▸ DATA FOR THIS TASK
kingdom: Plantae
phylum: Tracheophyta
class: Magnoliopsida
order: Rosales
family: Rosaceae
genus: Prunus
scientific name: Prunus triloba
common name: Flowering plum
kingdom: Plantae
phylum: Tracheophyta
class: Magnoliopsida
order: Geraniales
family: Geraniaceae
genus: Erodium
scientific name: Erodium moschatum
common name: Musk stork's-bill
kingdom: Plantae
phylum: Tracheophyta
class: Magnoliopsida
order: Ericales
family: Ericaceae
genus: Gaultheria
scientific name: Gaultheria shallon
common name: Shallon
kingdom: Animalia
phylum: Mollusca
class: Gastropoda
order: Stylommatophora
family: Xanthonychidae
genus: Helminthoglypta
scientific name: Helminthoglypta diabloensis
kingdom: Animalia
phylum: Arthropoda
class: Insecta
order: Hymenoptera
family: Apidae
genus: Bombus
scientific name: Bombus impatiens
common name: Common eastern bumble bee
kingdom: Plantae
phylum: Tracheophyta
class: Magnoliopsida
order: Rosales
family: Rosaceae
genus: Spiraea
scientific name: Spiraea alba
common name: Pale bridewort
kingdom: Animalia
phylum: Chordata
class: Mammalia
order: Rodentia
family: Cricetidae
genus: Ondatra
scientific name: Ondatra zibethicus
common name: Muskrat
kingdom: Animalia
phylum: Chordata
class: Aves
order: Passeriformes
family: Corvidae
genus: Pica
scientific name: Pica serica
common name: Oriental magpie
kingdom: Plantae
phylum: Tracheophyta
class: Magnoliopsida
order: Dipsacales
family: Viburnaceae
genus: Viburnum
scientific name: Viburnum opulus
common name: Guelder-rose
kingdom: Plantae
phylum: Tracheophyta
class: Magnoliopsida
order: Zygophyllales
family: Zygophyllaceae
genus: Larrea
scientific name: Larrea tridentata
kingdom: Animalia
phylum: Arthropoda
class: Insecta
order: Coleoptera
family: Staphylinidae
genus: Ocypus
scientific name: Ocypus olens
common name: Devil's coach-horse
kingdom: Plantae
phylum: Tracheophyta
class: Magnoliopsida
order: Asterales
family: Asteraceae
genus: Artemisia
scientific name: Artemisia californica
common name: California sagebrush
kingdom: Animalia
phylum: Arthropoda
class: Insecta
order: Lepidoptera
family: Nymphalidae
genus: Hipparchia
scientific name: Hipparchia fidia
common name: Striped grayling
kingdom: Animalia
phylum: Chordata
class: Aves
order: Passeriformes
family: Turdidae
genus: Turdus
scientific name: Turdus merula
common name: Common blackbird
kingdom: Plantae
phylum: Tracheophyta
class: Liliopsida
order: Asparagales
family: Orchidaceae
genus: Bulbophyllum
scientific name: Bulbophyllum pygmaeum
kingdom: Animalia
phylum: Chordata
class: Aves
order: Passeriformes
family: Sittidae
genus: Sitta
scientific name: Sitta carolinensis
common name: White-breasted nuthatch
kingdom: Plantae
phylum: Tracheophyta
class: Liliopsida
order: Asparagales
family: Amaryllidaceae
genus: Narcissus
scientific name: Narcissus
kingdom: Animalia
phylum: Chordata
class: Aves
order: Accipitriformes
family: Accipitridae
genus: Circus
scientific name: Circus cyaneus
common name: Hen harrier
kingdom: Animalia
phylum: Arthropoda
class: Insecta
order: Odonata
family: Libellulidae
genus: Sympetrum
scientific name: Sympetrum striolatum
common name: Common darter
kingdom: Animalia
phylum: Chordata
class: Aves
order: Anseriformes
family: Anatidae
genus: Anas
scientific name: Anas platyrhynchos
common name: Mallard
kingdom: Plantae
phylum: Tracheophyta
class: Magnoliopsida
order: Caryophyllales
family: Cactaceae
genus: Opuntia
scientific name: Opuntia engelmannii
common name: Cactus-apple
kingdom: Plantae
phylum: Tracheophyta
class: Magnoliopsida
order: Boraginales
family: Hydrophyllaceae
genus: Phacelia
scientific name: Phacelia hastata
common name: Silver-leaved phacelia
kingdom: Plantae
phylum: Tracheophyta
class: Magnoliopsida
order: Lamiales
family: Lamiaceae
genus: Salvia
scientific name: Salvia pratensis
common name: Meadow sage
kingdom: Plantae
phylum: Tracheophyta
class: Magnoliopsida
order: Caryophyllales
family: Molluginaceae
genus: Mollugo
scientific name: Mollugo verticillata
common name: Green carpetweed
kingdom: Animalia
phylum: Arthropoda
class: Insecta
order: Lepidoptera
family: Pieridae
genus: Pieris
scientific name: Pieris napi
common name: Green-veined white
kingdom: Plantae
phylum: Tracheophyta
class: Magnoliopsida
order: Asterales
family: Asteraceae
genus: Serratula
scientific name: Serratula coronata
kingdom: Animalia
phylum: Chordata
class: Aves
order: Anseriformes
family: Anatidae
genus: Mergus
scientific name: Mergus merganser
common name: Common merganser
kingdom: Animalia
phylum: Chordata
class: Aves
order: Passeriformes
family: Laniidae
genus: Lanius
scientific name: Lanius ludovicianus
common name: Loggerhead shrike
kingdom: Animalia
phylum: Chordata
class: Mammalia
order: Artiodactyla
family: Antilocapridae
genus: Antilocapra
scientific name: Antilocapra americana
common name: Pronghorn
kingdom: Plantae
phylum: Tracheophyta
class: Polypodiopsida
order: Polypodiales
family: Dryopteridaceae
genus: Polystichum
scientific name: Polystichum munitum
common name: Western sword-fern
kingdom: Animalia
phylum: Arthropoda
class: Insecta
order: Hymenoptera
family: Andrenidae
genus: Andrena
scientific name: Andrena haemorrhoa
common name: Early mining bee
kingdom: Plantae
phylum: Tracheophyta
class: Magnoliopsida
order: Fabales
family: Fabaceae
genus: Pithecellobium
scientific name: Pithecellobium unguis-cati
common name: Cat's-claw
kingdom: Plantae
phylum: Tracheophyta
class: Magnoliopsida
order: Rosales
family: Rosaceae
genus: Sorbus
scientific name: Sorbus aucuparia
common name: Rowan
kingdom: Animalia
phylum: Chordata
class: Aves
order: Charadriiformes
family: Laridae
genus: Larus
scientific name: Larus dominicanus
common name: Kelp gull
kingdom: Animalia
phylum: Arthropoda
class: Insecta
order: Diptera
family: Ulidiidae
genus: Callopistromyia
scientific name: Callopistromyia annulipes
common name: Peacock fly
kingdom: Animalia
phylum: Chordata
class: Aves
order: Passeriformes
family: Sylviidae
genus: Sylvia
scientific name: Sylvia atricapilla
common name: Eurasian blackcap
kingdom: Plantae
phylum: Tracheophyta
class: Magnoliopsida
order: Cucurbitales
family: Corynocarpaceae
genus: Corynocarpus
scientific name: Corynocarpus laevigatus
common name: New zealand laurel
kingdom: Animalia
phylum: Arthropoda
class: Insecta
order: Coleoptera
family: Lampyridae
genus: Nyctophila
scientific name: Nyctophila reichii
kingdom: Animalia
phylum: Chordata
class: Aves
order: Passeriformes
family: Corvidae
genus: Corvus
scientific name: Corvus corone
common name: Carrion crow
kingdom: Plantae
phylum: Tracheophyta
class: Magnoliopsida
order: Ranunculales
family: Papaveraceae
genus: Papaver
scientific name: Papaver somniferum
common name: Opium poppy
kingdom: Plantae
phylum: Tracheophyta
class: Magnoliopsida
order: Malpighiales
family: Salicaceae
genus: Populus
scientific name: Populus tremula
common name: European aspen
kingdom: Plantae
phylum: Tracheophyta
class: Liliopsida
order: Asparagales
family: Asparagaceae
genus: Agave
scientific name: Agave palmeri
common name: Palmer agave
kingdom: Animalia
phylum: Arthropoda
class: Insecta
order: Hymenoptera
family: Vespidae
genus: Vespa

▸ GIVEN PROBLEM
Can you set out the lines of the items as a JSON list of strings, one string per line and blank lines dropped, starting with the line containing "genus: Spiraea" and ending with the line containing "common name: Hen harrier", both included?

▸ THE RESPONSE
[
  "genus: Spiraea",
  "scientific name: Spiraea alba",
  "common name: Pale bridewort",
  "kingdom: Animalia",
  "phylum: Chordata",
  "class: Mammalia",
  "order: Rodentia",
  "family: Cricetidae",
  "genus: Ondatra",
  "scientific name: Ondatra zibethicus",
  "common name: Muskrat",
  "kingdom: Animalia",
  "phylum: Chordata",
  "class: Aves",
  "order: Passeriformes",
  "family: Corvidae",
  "genus: Pica",
  "scientific name: Pica serica",
  "common name: Oriental magpie",
  "kingdom: Plantae",
  "phylum: Tracheophyta",
  "class: Magnoliopsida",
  "order: Dipsacales",
  "family: Viburnaceae",
  "genus: Viburnum",
  "scientific name: Viburnum opulus",
  "common name: Guelder-rose",
  "kingdom: Plantae",
  "phylum: Tracheophyta",
  "class: Magnoliopsida",
  "order: Zygophyllales",
  "family: Zygophyllaceae",
  "genus: Larrea",
  "scientific name: Larrea tridentata",
  "kingdom: Animalia",
  "phylum: Arthropoda",
  "class: Insecta",
  "order: Coleoptera",
  "family: Staphylinidae",
  "genus: Ocypus",
  "scientific name: Ocypus olens",
  "common name: Devil's coach-horse",
  "kingdom: Plantae",
  "phylum: Tracheophyta",
  "class: Magnoliopsida",
  "order: Asterales",
  "family: Asteraceae",
  "genus: Artemisia",
  "scientific name: Artemisia californica",
  "common name: California sagebrush",
  "kingdom: Animalia",
  "phylum: Arthropoda",
  "class: Insecta",
  "order: Lepidoptera",
  "family: Nymphalidae",
  "genus: Hipparchia",
  "scientific name: Hipparchia fidia",
  "common name: Striped grayling",
  "kingdom: Animalia",
  "phylum: Chordata",
  "class: Aves",
  "order: Passeriformes",
  "family: Turdidae",
  "genus: Turdus",
  "scientific name: Turdus merula",
  "common name: Common blackbird",
  "kingdom: Plantae",
  "phylum: Tracheophyta",
  "class: Liliopsida",
  "order: Asparagales",
  "family: Orchidaceae",
  "genus: Bulbophyllum",
  "scientific name: Bulbophyllum pygmaeum",
  "kingdom: Animalia",
  "phylum: Chordata",
  "class: Aves",
  "order: Passeriformes",
  "family: Sittidae",
  "genus: Sitta",
  "scientific name: Sitta carolinensis",
  "common name: White-breasted nuthatch",
  "kingdom: Plantae",
  "phylum: Tracheophyta",
  "class: Liliopsida",
  "order: Asparagales",
  "family: Amaryllidaceae",
  "genus: Narcissus",
  "scientific name: Narcissus",
  "kingdom: Animalia",
  "phylum: Chordata",
  "class: Aves",
  "order: Accipitriformes",
  "family: Accipitridae",
  "genus: Circus",
  "scientific name: Circus cyaneus",
  "common name: Hen harrier"
]